Tractor-trailers are vital parts of the American economy and transportation network, but they are also inherently more dangerous than smaller vehicles on the road. Trucks that pull tankers full of liquid goods, including gas and oil, can be even more dangerous. If these tanker trucks roll over, they can cause catastrophic damage, severe injuries, even fatalities. Depending on what a rolled-over tanker truck carried, the spilled contents can also present a serious risk of additional injuries as well as environmental hazards or public health emergencies.
Statistics indicate that almost 80% of all tanker truck rollover accidents happen due to some level of driver error. While truck drivers must obtain special certifications to perform their jobs and generally have more miles of driving under their belts than typical drivers, it is still crucial for them to understand the risks of driving tanker trucks and follow a few best practices to avoid rollovers.
Large trucks cannot stop or slow down as quickly as smaller passenger vehicles. They also require much longer distances to come to a complete stop. If a tanker truck driver is travelling too fast or not paying enough attention to other vehicles on the road, the driver may not have time to slow down or stop to avoid a collision. Tanker truck drivers can easily cause rollovers if they swerve to avoid a collision while traveling at speed. The sudden change in direction will cause the trailer to tip and probably fall over.
Speed is also a problem for turning. Tanker truck drivers need to account for changes on the road, and taking a sharp turn at high speed can easily cause a tanker truck to rollover. Drivers should reduce speed for turns and accommodate their vehicles’ size and weight.
Tanker truck drivers should do everything possible to avoid any sudden movements or jerking of the steering wheel. If a driver needs to suddenly turn to avoid another vehicle, the driver can unintentionally cause the tanker truck to rollover by oversteering or making the move too quickly. Tanker truck drivers can prevent rollovers by staying vigilant for changes in traffic patterns and avoiding reflexive sudden movements.
Tanker truck drivers can avoid rollovers by carefully planning routes ahead of time. By studying a route’s topography, known hazards, and any other elements like road construction on the route, drivers can make their deliveries with additional confidence. A driver who is not expecting a sudden change in road conditions is more likely to suffer a rollover accident, so preparation before every trip is important.

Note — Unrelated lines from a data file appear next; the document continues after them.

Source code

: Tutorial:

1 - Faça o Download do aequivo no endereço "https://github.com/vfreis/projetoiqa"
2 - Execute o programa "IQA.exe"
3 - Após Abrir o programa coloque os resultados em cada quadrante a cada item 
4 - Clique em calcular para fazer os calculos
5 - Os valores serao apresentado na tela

Trucking companies must ensure their drivers receive thorough training and have the experience necessary for handling tanker trucks. Most tanker trucks carry valuable goods, including fossil fuels, so trucking companies and their drivers have a high duty of care to ensure they do not put other drivers at risk with unsafe driving. Other drivers should be wary of all tractor-trailers on the road, especially tanker trucks, and avoid driving aggressively near them. Caution and good judgment from all drivers can help prevent tanker truck rollovers.